In the next scene, the stage directions explain to the audience that Abbie and Cabot are in their room, and Eben is in his room. It is significant all three characters are visible, and Abbie and Eben are shown in parallel, separated by a wall. It is symbolic of how Abbie must appease Cabot as his wife while also being attracted to Eben. She walks a fine line between them, constantly going back and forth. While Cabot speaks, Abbie is indifferent to him, paying attention only to Eben's movements in the next room. Cabot's monologue illustrates further his connection to God and his firm belief that God and life are hard and that taking any easy way out is wrong. His connection to the farm and pride in it comes from his resignation that he was meant to live and work hard on this farm rather than go West, where life was easier. He also shows his lack of connection to his previous wives and continues to insist that no one understands him, once again ignoring the obvious parallels between himself and Eben that might grant him some measure of connection.  

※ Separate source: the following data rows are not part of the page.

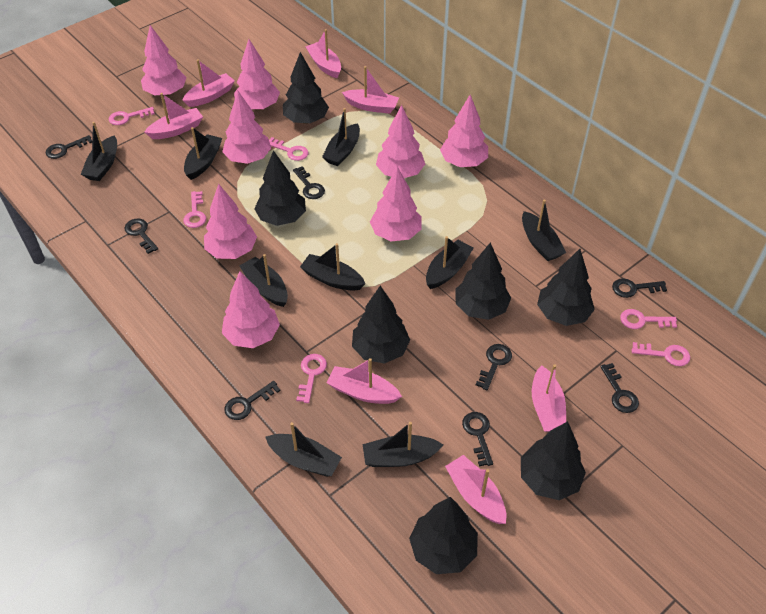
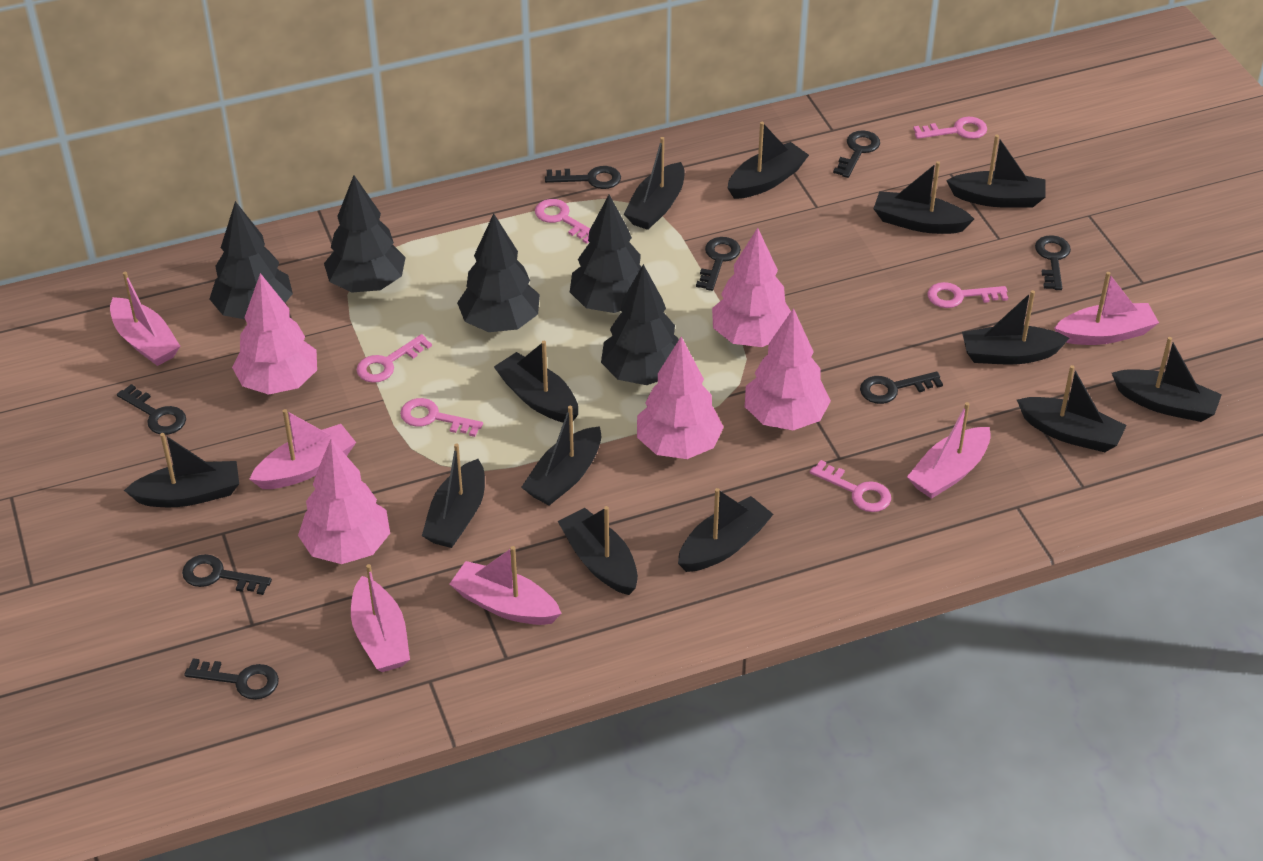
black boat: [81,122,117,181] [184,127,222,180] [239,254,288,307] [266,422,342,477] [300,243,365,291] [322,108,360,166] [363,422,443,467] [426,236,474,289] [522,200,566,261] = 9 -> [124,433,239,507] [422,443,485,548] [494,341,578,422] [521,406,601,506] [558,506,638,595] [624,137,685,230] [678,488,773,572] [728,122,809,199] [873,161,974,234] [946,135,1046,208] [962,290,1070,365] [1017,365,1127,452] [1112,337,1222,422] = 13
black tree: [254,150,306,226] [283,52,329,124] [352,286,410,364] [409,497,478,574] [455,243,511,320] [521,421,586,500] [537,249,595,326] = 7 -> [210,201,293,319] [324,175,406,292] [457,213,540,332] [570,195,642,313] [601,264,679,385] = 5
pink boat: [144,93,203,139] [182,59,235,107] [305,29,341,78] [327,358,402,404] [342,66,399,114] [445,455,506,524] [532,364,566,432] = 7 -> [110,272,180,366] [249,409,356,489] [351,564,410,672] [450,546,562,625] [907,402,991,499] [1054,272,1159,345] = 6
pink tree: [141,25,187,96] [204,184,257,259] [222,91,271,164] [222,271,280,348] [234,39,280,110] [370,166,422,242] [376,105,425,178] [440,95,488,167] = 8 -> [232,273,317,395] [298,439,390,564] [637,337,724,459] [712,228,791,347] [745,308,831,430] = 5

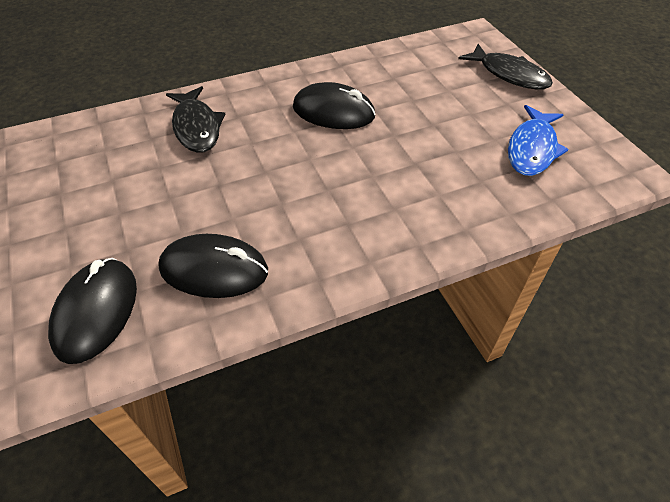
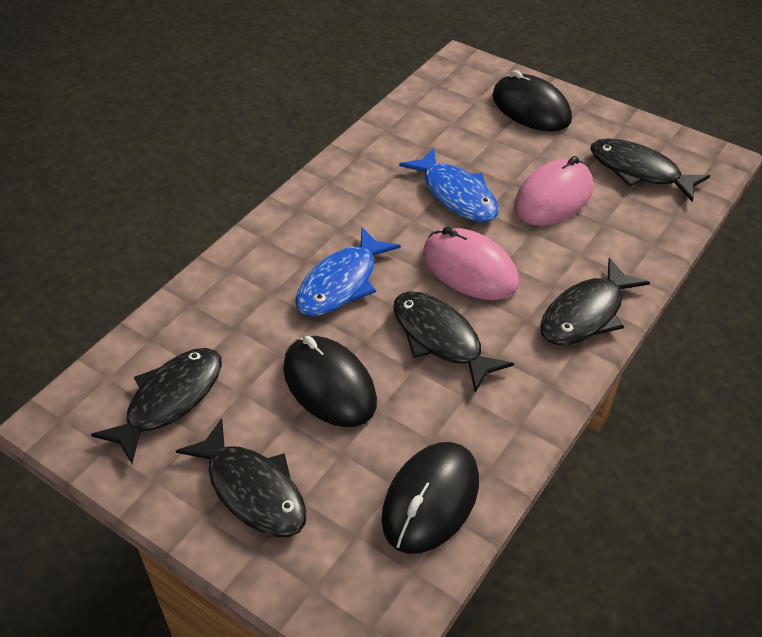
black fish: [166,86,225,153] [458,44,553,90] = 2 -> [91,348,222,464] [176,418,307,537] [393,291,514,393] [540,258,650,345] [590,139,710,202] = 5
blue fish: [508,105,569,176] = 1 -> [295,227,401,316] [399,148,499,222] = 2
pink mouse: none = 0 -> [423,226,519,300] [514,156,593,226] = 2

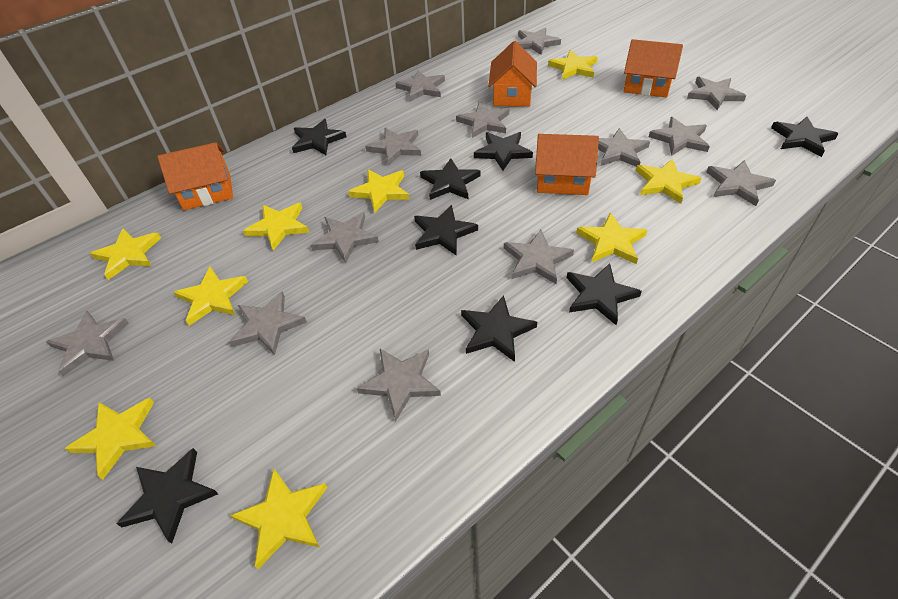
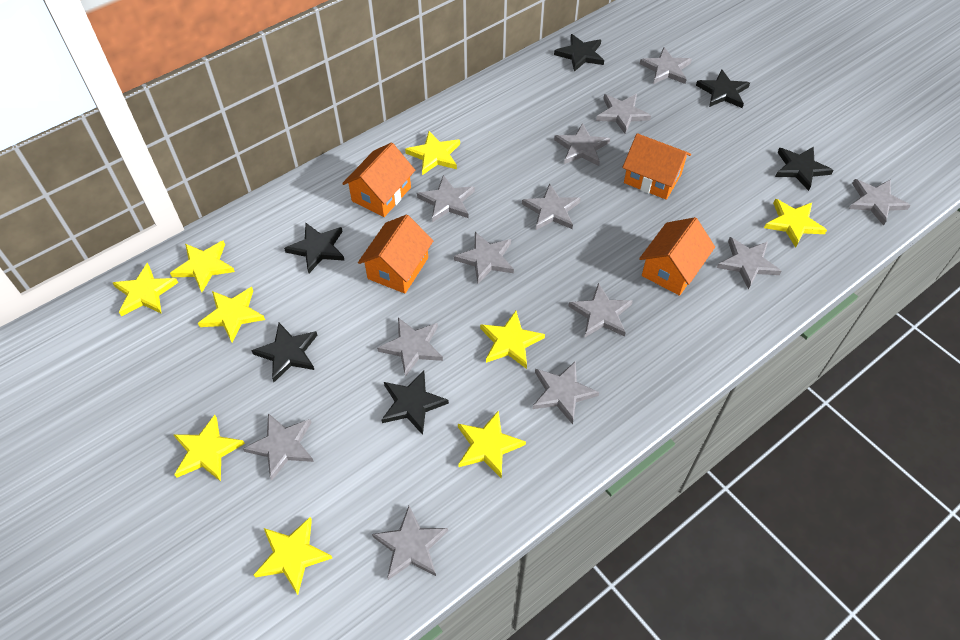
black star: [117,448,218,544] [292,119,346,155] [414,205,478,256] [420,158,481,200] [461,295,537,362] [474,132,533,170] [567,263,642,325] [771,117,839,157] = 8 -> [251,323,317,382] [284,223,345,273] [382,371,449,435] [554,34,604,72] [696,69,750,108] [775,147,833,191] = 6

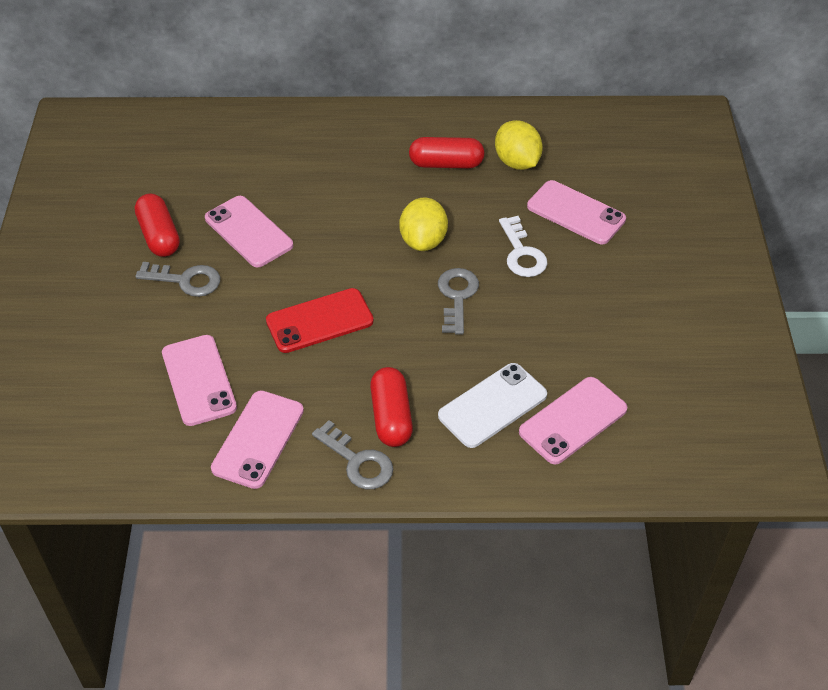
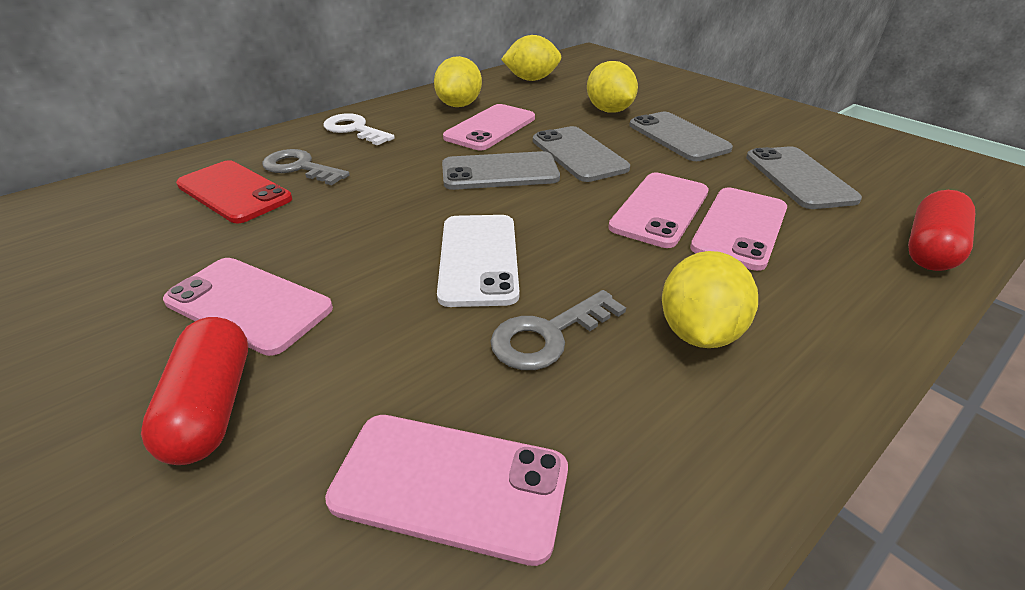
grey key: [135,262,220,297] [312,420,393,489] [438,268,479,335] = 3 -> [262,149,350,185] [490,290,626,370] = 2
grey phone: none = 0 -> [442,151,560,190] [533,126,630,182] [630,111,733,161] [746,146,862,209] = 4
red capsule: [135,193,180,257] [370,367,413,447] [409,137,485,168] = 3 -> [141,317,248,465] [908,190,975,271] = 2
yellow lemon: [399,198,448,251] [495,120,543,170] = 2 -> [434,56,482,107] [501,35,561,81] [587,61,638,113] [662,251,758,348] = 4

Cabot's self-centered nature and his coveting of the farm are on display in this speech, as he frequently states how the farm was his, and he often was more lonesome with his wives than without them. The pattern that Cabot creates is a self-defeating one. He marries women, is unsatisfied with them, and when they die, he's glad to have the farm to himself. He does not seem to realize the irony in his feeling less lonely without a wife while still insisting on marrying more than once. He seems to always hope for a wife to understand him and a son to be like him, but he does not see the pattern in his own actions and personality that make those ideas impossible.  

Cabot leaves to sleep in the barn, again demonstrating his inability to make meaningful connections with people. When Abbie finally enters his room, literally crossing the line marking the wall between their rooms, their actions mirror how they’ve been interacting up until this point, passionate and conflicted in their attraction. Abbie tries to convince him that he wants her but he remains defiant in resistance until she says she will meet him in the parlor. Eben’s distress that the parlor hasn’t been opened since his mother died demonstrates that he thinks of the room like a coffin, keeping the spirit of his mother buried within the house itself. By suggesting that the parlor might be used in the way it was meant to be, as a room where others could visit and be entertained, Abbie shifts the dynamics of the relationship, opening Eben to another way of living, even as he dresses to go downstairs as if he’s attending a funeral.